──────── THE INPUT
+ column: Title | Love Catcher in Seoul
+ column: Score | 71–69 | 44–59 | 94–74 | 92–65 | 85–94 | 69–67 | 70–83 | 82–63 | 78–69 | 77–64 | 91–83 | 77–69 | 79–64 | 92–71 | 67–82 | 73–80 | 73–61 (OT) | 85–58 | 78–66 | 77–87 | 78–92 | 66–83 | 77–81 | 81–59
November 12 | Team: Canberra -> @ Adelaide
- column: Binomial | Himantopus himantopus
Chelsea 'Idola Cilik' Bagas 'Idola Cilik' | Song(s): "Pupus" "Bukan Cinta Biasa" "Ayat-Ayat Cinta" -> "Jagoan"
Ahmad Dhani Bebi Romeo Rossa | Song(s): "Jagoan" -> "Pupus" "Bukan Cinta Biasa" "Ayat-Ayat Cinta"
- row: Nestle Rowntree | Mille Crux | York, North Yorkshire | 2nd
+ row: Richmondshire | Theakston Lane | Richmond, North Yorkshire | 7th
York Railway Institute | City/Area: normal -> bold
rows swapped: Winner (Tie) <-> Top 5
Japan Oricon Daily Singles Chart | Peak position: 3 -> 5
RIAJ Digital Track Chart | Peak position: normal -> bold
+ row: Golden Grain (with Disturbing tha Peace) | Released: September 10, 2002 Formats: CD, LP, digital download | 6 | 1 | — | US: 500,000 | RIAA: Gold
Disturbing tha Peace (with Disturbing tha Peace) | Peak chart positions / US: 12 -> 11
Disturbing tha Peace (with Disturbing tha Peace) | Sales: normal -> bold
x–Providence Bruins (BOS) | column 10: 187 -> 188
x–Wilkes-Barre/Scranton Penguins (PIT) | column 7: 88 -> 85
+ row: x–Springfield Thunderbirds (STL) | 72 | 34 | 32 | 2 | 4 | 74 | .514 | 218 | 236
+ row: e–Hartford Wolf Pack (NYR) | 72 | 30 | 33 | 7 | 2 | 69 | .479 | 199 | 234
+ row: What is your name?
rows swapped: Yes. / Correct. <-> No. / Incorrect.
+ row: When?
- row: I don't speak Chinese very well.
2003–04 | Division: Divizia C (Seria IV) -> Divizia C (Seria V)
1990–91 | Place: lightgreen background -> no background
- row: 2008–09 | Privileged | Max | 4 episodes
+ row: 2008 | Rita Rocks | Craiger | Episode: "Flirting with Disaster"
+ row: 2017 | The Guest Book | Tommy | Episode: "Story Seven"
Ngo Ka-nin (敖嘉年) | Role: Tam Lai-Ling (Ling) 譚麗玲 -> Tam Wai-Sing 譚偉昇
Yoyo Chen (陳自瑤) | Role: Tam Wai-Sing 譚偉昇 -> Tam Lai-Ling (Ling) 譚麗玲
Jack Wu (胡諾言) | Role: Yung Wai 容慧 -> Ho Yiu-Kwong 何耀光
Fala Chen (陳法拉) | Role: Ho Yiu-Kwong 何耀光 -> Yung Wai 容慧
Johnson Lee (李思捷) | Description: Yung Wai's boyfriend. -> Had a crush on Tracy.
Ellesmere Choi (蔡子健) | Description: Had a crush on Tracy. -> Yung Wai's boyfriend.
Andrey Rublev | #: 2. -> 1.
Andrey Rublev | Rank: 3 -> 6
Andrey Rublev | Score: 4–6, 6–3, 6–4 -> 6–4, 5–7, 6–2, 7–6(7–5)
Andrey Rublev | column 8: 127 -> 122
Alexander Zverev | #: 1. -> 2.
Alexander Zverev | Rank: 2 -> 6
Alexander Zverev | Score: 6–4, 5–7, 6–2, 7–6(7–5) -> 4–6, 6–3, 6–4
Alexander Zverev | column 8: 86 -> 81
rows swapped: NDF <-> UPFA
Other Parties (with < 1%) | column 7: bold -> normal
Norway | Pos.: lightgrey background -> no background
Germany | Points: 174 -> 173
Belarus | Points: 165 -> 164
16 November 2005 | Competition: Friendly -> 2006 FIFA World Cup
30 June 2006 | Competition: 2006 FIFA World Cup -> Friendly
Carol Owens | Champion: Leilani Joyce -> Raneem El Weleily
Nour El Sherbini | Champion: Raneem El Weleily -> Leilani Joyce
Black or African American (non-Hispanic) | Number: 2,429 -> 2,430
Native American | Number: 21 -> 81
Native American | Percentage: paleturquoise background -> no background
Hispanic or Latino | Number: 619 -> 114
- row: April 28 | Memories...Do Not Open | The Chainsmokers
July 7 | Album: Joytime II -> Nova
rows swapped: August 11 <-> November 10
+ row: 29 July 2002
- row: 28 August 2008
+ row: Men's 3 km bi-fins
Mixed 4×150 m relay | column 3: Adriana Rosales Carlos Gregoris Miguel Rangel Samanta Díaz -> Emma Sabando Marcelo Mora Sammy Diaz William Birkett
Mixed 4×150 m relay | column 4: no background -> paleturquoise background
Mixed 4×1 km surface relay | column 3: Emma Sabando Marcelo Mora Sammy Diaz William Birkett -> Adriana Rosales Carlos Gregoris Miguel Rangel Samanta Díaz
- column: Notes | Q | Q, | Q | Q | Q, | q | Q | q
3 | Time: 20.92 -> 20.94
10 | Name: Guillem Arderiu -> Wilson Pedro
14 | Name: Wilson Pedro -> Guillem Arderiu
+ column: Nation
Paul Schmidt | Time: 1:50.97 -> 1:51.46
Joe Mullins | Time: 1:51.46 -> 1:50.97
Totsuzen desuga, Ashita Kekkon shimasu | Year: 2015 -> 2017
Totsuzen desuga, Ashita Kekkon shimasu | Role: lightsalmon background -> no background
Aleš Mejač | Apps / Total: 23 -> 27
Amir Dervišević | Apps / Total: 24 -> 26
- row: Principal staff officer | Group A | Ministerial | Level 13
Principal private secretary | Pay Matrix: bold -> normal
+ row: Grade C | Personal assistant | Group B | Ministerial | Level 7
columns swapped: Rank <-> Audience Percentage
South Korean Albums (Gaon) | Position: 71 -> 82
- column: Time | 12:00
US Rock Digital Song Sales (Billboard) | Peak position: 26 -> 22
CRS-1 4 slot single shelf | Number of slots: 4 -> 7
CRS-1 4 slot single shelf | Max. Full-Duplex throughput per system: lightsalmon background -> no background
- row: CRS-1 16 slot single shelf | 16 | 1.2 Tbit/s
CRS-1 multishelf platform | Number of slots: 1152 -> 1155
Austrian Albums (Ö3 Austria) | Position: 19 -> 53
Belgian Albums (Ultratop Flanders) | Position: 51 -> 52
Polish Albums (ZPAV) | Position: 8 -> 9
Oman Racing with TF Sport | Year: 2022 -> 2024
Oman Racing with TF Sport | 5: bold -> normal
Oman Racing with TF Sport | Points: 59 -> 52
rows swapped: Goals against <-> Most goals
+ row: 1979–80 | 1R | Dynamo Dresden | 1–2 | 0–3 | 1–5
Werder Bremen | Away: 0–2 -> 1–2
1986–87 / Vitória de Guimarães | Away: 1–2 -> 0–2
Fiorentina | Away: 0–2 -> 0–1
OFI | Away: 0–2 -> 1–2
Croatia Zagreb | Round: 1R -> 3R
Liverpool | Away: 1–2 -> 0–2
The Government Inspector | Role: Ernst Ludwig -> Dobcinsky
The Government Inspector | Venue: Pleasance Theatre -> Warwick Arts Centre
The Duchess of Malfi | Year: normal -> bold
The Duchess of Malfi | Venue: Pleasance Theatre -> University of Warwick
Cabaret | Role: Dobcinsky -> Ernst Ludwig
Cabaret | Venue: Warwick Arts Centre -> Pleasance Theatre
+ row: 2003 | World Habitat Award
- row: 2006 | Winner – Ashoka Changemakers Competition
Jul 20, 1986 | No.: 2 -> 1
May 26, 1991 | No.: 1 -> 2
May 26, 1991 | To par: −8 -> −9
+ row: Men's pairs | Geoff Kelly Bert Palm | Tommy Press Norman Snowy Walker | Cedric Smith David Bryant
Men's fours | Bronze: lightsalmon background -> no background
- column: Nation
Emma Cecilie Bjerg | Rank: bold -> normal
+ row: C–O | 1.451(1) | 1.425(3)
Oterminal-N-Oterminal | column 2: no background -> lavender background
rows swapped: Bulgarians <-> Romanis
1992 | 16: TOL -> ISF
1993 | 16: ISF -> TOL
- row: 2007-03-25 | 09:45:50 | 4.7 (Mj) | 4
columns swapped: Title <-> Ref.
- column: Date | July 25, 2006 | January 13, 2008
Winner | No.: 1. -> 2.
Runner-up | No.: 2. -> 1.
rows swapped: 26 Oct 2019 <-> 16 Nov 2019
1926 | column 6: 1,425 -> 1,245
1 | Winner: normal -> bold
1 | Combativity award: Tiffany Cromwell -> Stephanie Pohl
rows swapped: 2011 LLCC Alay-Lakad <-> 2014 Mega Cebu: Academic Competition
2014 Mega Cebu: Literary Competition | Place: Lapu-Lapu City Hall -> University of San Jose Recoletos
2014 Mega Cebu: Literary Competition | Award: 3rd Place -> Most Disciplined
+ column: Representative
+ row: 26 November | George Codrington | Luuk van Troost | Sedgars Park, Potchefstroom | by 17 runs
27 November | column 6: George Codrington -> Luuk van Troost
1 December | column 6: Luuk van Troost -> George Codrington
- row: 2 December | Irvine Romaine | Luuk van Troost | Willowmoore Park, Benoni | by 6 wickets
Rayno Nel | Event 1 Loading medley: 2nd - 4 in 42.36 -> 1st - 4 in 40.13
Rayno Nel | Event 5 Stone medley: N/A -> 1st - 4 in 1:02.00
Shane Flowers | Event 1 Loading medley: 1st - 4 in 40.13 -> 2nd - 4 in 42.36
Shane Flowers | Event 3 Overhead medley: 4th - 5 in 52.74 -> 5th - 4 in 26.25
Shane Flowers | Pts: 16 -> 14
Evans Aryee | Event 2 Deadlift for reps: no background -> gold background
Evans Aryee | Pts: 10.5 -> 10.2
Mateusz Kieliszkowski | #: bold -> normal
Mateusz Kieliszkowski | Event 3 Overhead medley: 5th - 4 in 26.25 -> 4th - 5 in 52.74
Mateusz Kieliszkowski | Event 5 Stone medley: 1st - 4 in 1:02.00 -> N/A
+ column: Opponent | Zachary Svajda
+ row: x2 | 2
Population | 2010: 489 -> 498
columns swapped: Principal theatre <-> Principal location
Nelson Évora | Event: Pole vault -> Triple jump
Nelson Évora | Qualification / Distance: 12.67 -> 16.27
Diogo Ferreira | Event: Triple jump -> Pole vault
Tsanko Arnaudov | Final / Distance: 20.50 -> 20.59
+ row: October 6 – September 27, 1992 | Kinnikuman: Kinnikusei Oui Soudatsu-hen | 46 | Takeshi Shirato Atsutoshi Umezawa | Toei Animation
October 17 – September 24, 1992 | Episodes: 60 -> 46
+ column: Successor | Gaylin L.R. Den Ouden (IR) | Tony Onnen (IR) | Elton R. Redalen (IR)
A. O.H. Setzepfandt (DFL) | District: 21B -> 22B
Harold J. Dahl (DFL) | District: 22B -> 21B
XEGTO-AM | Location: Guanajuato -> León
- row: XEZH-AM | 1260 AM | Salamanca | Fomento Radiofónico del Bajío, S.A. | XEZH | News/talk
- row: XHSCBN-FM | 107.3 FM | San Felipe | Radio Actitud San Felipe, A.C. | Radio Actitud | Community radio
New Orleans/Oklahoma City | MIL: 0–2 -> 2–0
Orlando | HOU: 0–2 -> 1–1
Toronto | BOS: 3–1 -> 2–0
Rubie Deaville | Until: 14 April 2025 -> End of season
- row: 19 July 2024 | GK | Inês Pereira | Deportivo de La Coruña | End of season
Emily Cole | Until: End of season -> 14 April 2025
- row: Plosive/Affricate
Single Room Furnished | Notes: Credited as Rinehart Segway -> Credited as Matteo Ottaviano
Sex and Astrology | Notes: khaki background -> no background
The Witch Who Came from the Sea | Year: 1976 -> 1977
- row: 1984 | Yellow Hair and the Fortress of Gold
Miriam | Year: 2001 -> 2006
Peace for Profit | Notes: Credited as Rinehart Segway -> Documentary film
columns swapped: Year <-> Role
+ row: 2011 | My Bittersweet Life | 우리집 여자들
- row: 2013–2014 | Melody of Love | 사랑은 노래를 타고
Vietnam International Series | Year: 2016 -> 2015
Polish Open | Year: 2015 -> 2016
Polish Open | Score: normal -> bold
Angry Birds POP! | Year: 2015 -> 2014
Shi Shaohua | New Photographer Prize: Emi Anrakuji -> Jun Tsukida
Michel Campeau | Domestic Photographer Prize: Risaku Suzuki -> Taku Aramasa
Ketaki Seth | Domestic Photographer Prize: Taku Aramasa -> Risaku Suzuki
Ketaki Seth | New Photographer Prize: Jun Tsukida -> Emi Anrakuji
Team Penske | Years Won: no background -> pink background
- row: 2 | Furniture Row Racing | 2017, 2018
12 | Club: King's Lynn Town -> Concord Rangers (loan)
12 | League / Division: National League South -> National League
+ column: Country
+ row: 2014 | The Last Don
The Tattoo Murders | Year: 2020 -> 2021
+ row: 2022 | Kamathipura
────────────────
● PROBLEM DESCRIPTION
Recast the lines of the items as a JSON array of strings, one string per line and blank lines omitted, beginning at the first line of the items and continuing through the line containing "rows swapped: Winner (Tie) <-> Top 5".

● RESULT OF THE TASK
[
  "+ column: Title | Love Catcher in Seoul",
  "+ column: Score | 71–69 | 44–59 | 94–74 | 92–65 | 85–94 | 69–67 | 70–83 | 82–63 | 78–69 | 77–64 | 91–83 | 77–69 | 79–64 | 92–71 | 67–82 | 73–80 | 73–61 (OT) | 85–58 | 78–66 | 77–87 | 78–92 | 66–83 | 77–81 | 81–59",
  "November 12 | Team: Canberra -> @ Adelaide",
  "- column: Binomial | Himantopus himantopus",
  "Chelsea 'Idola Cilik' Bagas 'Idola Cilik' | Song(s): \"Pupus\" \"Bukan Cinta Biasa\" \"Ayat-Ayat Cinta\" -> \"Jagoan\"",
  "Ahmad Dhani Bebi Romeo Rossa | Song(s): \"Jagoan\" -> \"Pupus\" \"Bukan Cinta Biasa\" \"Ayat-Ayat Cinta\"",
  "- row: Nestle Rowntree | Mille Crux | York, North Yorkshire | 2nd",
  "+ row: Richmondshire | Theakston Lane | Richmond, North Yorkshire | 7th",
  "York Railway Institute | City/Area: normal -> bold",
  "rows swapped: Winner (Tie) <-> Top 5"
]